Dans le roman, Tolstoï oppose fondamentalement deux couples : l'un qui court inéluctablement à sa perte, l'autre à son bonheur. Nul doute que le couple qui a la préférence de Tolstoï n'est pas Anna Karenine/Vronski et que la finalité du romancier est de mettre en avant le couple Kitty/Levine. Une preuve est que le roman commence et finit par les personnages de Kitty et Levine. Une autre preuve est que le nom de Levine correspond au prénom de Tolstoï. Sans oublier que Tolstoï utilise le personnage de Levine pour y exprimer toutes ses idées et convictions politico-économiques.
Cette introduction est nécessaire car les adaptations au cinéma me semblent en général faire la part bien trop belle au couple Anna /Vronski occultant la vraie vision de l'écrivain. C'est vrai pour le film de Duvivier, de Clarence Brown avec Greta Garbo. Celui de Joe Wright (avec Keira Knightley) a d'autres défauts lié à la théâtralisation à outrance du film .
Je n'ai jamais vu les films russes car, semble-t-il on ne les trouve pas facilement. Celui de Zarkhi de 1967 n'existe qu'en VO avec sous-titres anglais. On en trouve sur internet de plus anciens non sous-titrés... Même avec les passages en français (le français étant la langue des gens cultivés en Russie), ce n'est pas très pratique... Pour ces films, donc, je ne sais pas ce qu'il en est.
De ce point de vue, la vision de Christian Duguay, en réhabilitant le couple Levine/Kitty, me semble beaucoup plus conforme à celle de Tolstoï et mérite toute notre attention.
Le film, la mini-série, dure 3 heures environ permettant au réalisateur de plus facilement installer l'action et les personnages. Les acteurs habitent bien leurs personnages sans démesure et, du coup, sont tous très crédibles.

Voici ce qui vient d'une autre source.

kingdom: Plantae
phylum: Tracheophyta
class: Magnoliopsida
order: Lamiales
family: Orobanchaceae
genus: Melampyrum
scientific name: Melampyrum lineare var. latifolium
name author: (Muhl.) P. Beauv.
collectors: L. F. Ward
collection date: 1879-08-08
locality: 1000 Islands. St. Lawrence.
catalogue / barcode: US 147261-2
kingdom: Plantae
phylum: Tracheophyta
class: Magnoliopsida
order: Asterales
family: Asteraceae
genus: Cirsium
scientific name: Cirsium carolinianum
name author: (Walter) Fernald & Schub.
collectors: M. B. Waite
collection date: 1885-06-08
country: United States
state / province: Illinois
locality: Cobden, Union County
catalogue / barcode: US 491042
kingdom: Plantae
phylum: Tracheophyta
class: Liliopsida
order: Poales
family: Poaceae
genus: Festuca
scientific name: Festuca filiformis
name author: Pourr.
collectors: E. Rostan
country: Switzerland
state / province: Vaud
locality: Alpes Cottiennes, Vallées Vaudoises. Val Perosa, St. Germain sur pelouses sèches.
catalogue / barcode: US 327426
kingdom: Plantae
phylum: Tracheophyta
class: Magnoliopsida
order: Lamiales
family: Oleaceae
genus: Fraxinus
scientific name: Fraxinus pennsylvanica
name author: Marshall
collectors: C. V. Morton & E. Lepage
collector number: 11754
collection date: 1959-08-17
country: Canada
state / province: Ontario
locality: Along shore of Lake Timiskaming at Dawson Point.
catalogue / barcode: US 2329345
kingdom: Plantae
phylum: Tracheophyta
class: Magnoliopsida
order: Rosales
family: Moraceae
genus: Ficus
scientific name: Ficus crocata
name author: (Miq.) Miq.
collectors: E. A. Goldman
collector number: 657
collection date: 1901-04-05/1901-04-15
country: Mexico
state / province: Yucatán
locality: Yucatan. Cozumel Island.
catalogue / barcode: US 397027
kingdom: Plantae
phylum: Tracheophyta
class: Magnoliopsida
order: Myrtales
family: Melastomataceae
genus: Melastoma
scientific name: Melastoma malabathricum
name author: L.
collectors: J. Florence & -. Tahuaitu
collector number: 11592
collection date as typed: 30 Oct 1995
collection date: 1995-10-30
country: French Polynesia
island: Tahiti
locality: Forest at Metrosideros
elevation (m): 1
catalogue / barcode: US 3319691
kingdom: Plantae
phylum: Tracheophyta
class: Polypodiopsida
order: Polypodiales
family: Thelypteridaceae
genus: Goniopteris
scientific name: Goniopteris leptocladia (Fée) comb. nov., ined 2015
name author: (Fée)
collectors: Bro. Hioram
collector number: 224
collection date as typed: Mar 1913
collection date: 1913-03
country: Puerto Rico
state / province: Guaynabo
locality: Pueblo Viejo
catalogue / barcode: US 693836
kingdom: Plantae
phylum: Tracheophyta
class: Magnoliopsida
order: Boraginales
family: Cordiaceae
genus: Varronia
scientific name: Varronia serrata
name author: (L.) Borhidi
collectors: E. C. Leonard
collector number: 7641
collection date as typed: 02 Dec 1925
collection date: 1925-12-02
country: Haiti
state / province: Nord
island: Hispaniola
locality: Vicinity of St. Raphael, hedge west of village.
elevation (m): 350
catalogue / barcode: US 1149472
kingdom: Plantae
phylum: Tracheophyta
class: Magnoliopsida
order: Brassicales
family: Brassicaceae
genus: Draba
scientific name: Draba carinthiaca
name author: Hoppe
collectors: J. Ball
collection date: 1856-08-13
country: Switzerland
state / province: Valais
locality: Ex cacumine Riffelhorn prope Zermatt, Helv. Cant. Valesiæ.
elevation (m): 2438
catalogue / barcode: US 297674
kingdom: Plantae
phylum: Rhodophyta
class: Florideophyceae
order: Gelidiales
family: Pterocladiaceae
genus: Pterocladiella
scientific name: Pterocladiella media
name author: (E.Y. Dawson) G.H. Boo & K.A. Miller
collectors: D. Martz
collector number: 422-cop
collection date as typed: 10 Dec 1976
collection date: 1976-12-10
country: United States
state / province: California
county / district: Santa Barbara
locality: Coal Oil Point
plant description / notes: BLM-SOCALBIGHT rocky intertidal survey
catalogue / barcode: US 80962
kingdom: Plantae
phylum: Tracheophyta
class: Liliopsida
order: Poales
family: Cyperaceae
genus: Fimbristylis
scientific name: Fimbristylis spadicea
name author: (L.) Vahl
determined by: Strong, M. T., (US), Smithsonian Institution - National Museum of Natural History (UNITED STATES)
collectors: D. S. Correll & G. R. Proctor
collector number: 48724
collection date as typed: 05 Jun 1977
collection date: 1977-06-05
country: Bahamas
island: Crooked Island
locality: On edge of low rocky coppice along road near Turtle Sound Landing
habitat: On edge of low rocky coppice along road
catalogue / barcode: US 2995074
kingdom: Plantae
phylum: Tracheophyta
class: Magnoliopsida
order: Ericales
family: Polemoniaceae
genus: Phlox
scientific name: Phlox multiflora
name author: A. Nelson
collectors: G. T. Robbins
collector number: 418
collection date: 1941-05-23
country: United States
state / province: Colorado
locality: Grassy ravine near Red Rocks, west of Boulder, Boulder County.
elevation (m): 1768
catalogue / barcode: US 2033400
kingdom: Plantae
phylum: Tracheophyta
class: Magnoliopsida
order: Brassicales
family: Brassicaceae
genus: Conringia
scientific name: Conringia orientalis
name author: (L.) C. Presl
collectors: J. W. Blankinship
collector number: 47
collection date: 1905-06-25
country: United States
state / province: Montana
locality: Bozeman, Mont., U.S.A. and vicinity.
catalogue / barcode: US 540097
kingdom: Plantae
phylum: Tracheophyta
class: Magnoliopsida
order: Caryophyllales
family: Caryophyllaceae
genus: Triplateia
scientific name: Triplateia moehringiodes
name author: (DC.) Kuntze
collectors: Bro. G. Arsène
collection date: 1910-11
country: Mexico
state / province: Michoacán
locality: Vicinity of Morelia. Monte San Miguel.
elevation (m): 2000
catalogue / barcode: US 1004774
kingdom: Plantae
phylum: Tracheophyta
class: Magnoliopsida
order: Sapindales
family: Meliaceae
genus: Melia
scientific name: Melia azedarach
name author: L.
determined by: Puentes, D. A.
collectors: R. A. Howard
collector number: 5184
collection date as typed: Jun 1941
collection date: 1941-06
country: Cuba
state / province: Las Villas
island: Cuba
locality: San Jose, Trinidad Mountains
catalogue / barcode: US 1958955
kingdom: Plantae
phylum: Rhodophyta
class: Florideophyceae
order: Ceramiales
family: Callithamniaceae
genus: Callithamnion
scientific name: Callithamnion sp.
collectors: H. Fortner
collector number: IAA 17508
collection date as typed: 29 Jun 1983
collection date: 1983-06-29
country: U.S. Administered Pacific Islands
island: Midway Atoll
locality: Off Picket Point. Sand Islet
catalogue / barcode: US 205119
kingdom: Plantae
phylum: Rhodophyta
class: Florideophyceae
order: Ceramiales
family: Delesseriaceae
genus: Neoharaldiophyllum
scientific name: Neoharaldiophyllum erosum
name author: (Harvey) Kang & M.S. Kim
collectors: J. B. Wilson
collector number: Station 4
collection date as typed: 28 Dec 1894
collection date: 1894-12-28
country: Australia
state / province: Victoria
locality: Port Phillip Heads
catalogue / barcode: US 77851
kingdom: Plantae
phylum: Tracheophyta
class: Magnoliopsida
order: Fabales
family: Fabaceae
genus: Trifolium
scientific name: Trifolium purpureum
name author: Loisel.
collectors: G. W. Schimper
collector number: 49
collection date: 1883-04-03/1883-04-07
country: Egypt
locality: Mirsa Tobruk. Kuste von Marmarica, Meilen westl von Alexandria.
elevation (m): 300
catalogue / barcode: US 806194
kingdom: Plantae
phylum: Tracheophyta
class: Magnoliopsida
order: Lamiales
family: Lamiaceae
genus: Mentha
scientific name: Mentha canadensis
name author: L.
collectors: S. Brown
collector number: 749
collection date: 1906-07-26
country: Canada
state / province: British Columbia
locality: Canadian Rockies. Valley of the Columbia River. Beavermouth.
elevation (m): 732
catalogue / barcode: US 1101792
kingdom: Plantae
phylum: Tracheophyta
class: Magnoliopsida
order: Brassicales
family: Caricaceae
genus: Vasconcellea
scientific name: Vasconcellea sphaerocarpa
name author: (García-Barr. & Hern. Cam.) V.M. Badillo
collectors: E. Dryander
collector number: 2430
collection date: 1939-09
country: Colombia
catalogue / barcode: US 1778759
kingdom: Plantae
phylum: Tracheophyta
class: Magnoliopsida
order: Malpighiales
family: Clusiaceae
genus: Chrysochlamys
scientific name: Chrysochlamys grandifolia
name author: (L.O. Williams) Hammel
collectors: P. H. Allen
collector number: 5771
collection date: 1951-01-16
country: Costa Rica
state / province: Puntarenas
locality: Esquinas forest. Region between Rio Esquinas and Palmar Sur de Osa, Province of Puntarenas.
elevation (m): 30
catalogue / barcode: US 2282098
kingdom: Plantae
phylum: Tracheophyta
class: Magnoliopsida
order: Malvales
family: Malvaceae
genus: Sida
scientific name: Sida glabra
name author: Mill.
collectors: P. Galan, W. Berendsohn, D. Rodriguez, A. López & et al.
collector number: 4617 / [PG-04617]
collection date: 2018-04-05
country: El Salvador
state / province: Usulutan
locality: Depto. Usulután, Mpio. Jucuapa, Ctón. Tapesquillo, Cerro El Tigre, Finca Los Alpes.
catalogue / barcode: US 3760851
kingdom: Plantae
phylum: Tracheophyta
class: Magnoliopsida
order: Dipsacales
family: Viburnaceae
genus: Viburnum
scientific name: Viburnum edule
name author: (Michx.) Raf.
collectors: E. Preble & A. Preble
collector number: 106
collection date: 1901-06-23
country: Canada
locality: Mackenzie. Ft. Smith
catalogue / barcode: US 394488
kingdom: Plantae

Un regret (de taille) : la plus belle scène du livre (la réconciliation Kitty / Levine !) qui s'étale sur des dizaines de pages dans le roman, qu'on lit et relit avec délectation, dont on sent que Tolstoï y a mis tout son savoir-faire et tout son cœur, sa délicatesse et son amour des personnages, qui a tant de sens et de non-dits, qui est centrale dans le roman (pages 500 sur 1000) et en constitue un sommet, est traitée ici en à peu près 2 ou 3 répliques. Très belles et émouvantes, certes, mais ... Ah, quel dommage mais quel dommage !
En contrepoint, la scène où Kitty sert dans un hôpital de guerre (contexte différent dans le roman) est splendide et très réussie.
Lou de Laâge me semble être l'interprète tout-à-fait adaptée du rôle, très beau, je crois l'avoir déjà dit, de Kitty.
Tout ceci étant dit, cette adaptation du roman reste de très très bon niveau et je la recommande à tous ceux qui comme moi ressentent la profonde aspiration de Tolstoï vers une vie simple et heureuse.